A crack team of Swedish novel readers are set to hand out the 2021 Nobel Prize on Oct. 10, and according to this sketchy looking British betting site, odds are on Haruki Murakami taking home “the silverware.” But I’m a woman of intuition, not numbers, and I have a hunch that the top honors will be bestowed upon New York Times opinion columnist Maureen Dowd for last weekend’s piece on that wine-swilling bi icon with a vintage steamer trunk of bolero jackets and Party City wigs, Arizona Sen. Kyrsten Sinema.

The conceit of Dowd’s piece is that Sinema (that is, Dowd points out, a homonym of “Cinema”) (My life is a movie…, I can almost hear Sinema whisper to the wind as she drives around Phoenix in a Nissan Cube or a refurbished Mustang...) is the Senate chamber’s sexiest, most mercurial starlet.

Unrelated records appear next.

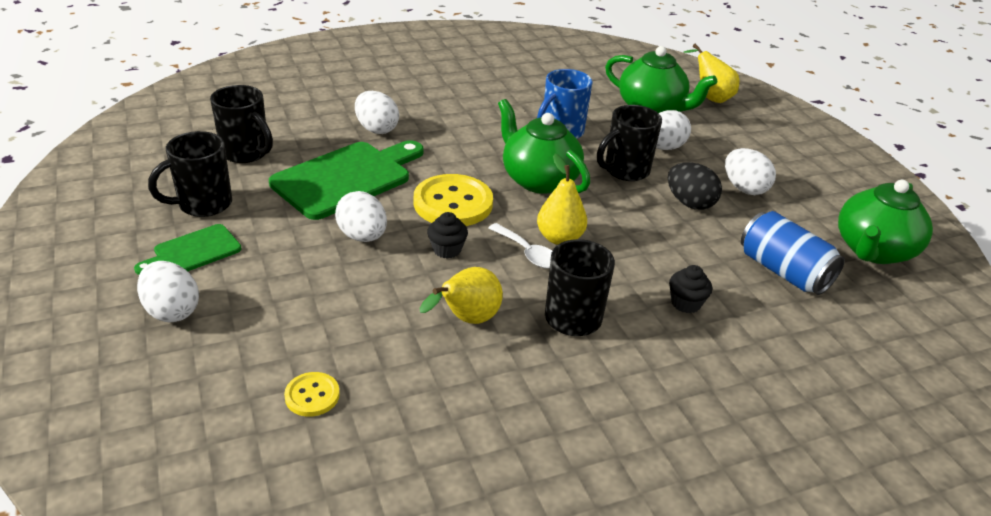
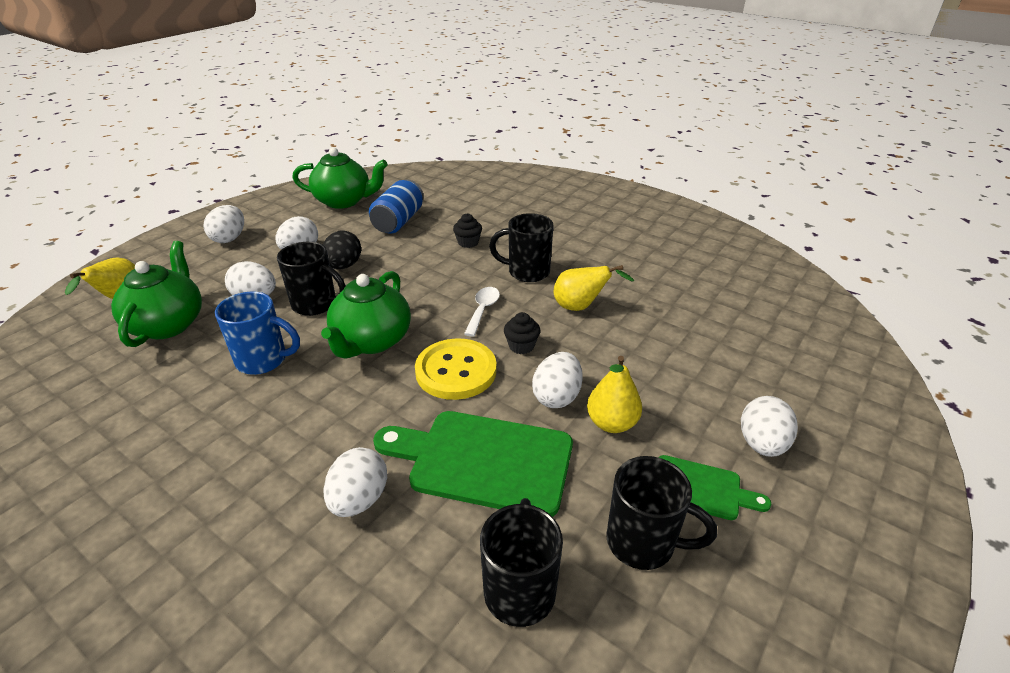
camera: 120 degrees left, 0 degrees up
yellow button [284,372,340,417] -> none
yellow pear [537,154,587,245] -> yellow pear moved to [587,356,642,433]
none -> white egg [204,205,244,243]

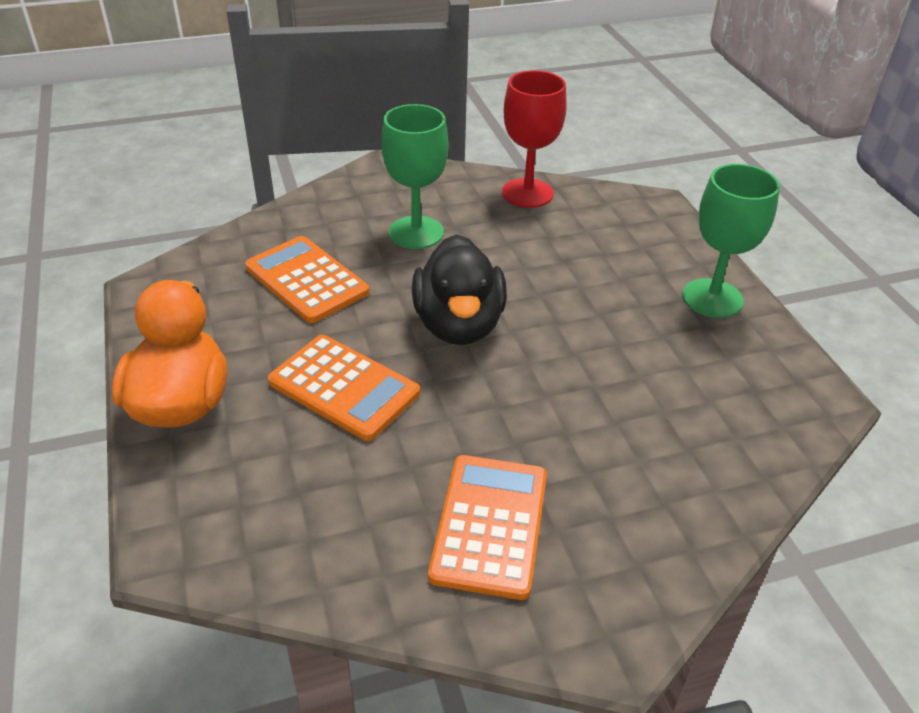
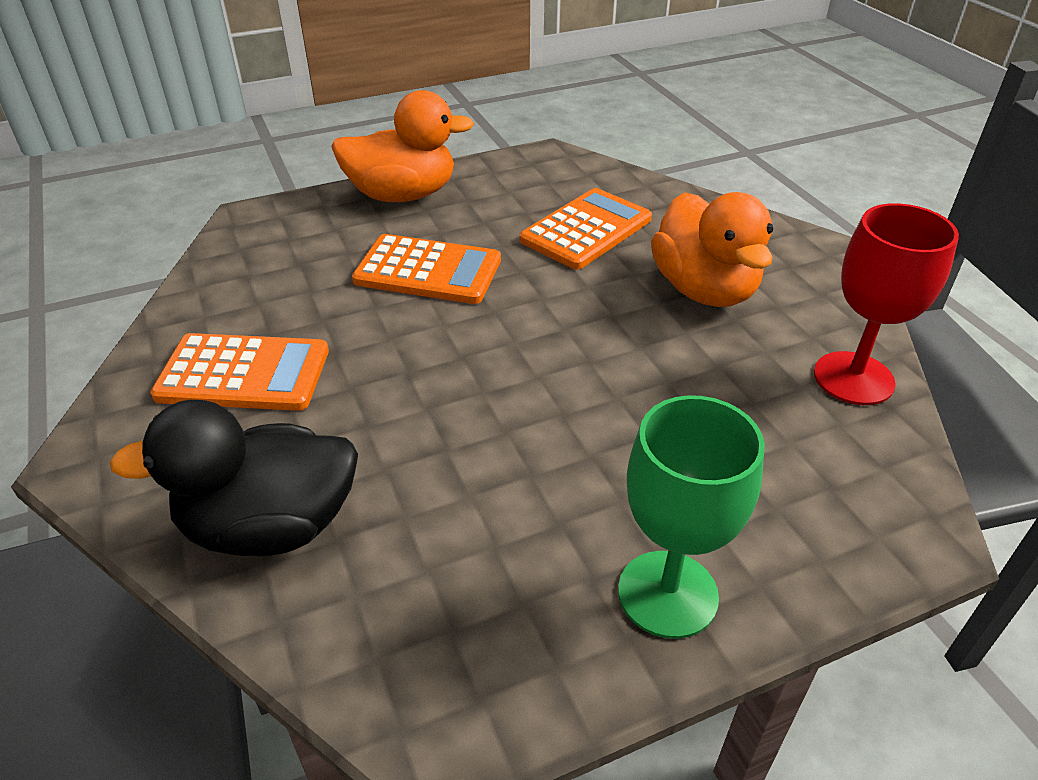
camera: 85 degrees right, 0 degrees up
orange calculator [268,335,420,441] -> orange calculator turned 105 degrees counterclockwise [352,234,501,304]
green goblet [381,104,449,249] -> orange duck [651,192,773,307]
black duck [412,234,507,345] -> black duck moved to [110,400,358,556]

“She sweeps — and sometimes, when the triathlete has a sports injury, limps — through the Senate like a silent film star,” Dowd writes. I wish I could craft a sentence like this. This is one of the only earned usages of the double em dash I’ve ever seen in my long career of stumbling across shoe-horned metaphors while reading opinion pieces for pleasure.

Dowd claims a top Democrat called Sinema “The Greta Garbo of Congress,” but I don’t buy that Dowd didn’t coin that herself in order to set thematic precedent for her piece. Nobody in Congress is creative enough to craft a sobriquet like that. You think Sen. Debbie Stabenow has time for this? And I don’t think The Squad cares much for silent film.

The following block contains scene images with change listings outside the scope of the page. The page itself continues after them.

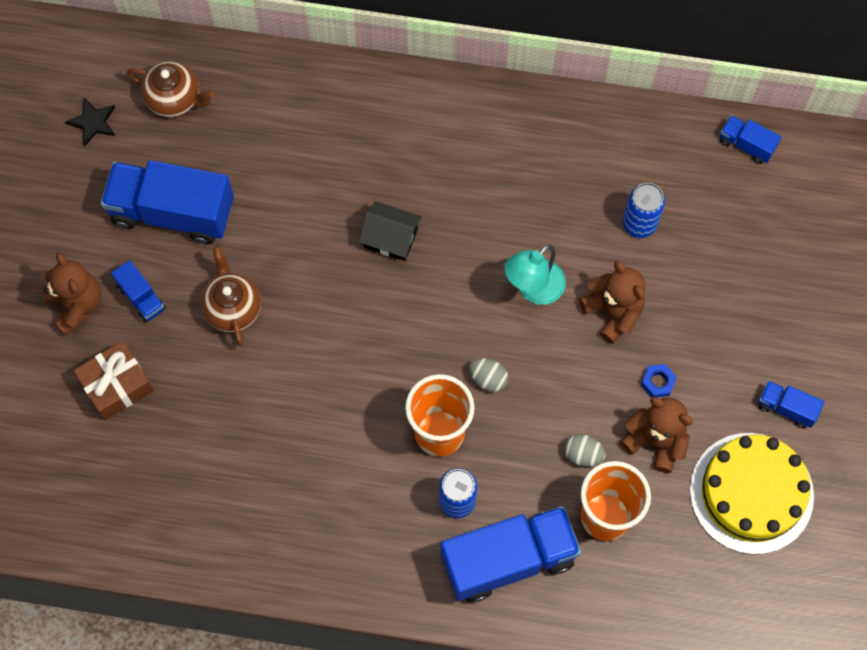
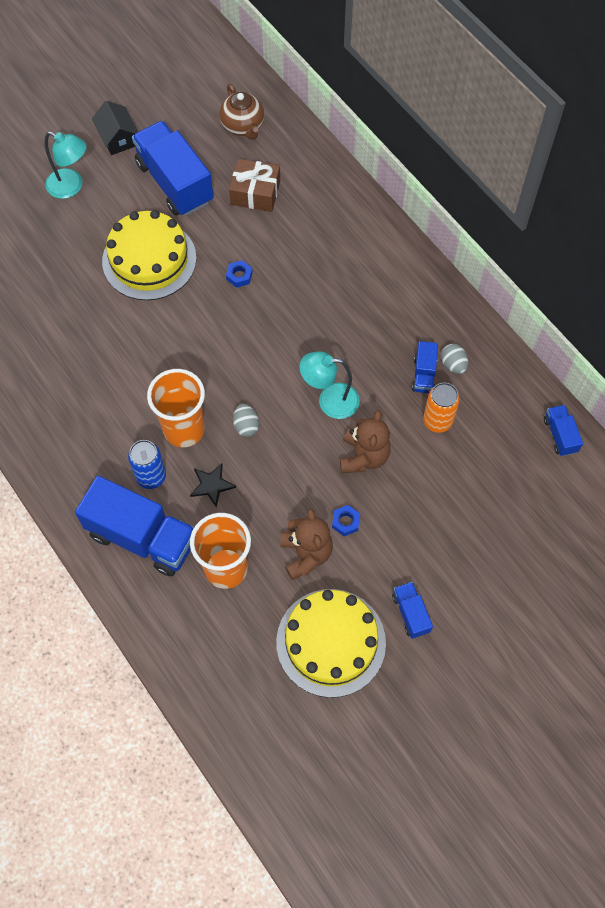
camera: 45 degrees right, 5 degrees down
brown teddy bear [42,253,101,336] -> turquoise lamp [45,132,87,199]
black star [65,98,115,147] -> black star moved to [190,464,236,508]
brown gift [73,341,154,420] -> brown gift moved to [229,159,280,212]
blue truck [111,260,166,323] -> blue truck moved to [412,341,438,393]
brown teapot [200,246,261,347] -> yellow cake [102,210,196,300]
black house [359,201,422,261] -> black house moved to [92,101,138,155]
grey egg [564,434,606,466] -> grey egg moved to [441,344,468,374]
blue can [623,183,665,238] -> orange can [423,383,460,433]
none -> blue nut [226,260,253,288]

Dowd says Sinema’s leading man is Sen. Joe Manchin, the least compelling guy to ever make it out of West Virginia. Dowd also claims reporters “have come up with Bennifer-style nicknames for them, including Manchinema and Sinemanch.” Maybe, if the Bennifer she’s thinking of is composed of two randos who just met each other and have no chemistry like, I don’t know, Benjamin Netanyahu and Jennifer Love Hewitt.

Another sentence that qualifies as award-winning fiction, based on the fact that it is almost impossible for me to believe that a paper of note published it: “[Sinema’s] spokesman said that she had a doctor’s appointment for a foot injury, but The Times reported that she was also slated to play footsie with donors at her political action committee’s dinner at a fancy resort.”

Dowd hypes plenty of Sinema’s fashions, including her wigs, her “Dangerous Creature” sweater, her newsboy caps, her $15 minimum wage nay vote thumbs-downed with “a ring that expressed the sentiment ‘Kiss off,’ but in a more vulgar way, and Sinema’s bare shoulders, apparently forbidden on the floor. “But the mandarins quit worrying about it for members once their colleague blithely turned the hallowed marble halls into an iconoclastic catwalk,” Dowd writes.

For an opinion piece, Dowd doesn’t take much of a stand on Sinema’s politics, instead allowing anonymous members of Congress to do the talking.

“It’s hard to look at her actions and not conclude that the donations are part of the story. If she’s here to fight for corporate power and lower taxes for the wealthy and get more money for pharma executives, be on the level and say it,” a progressive tells Dowd.

That is quite the story. Rivals anything the two-bit hack Ngũgĩ wa Thiong'o could write.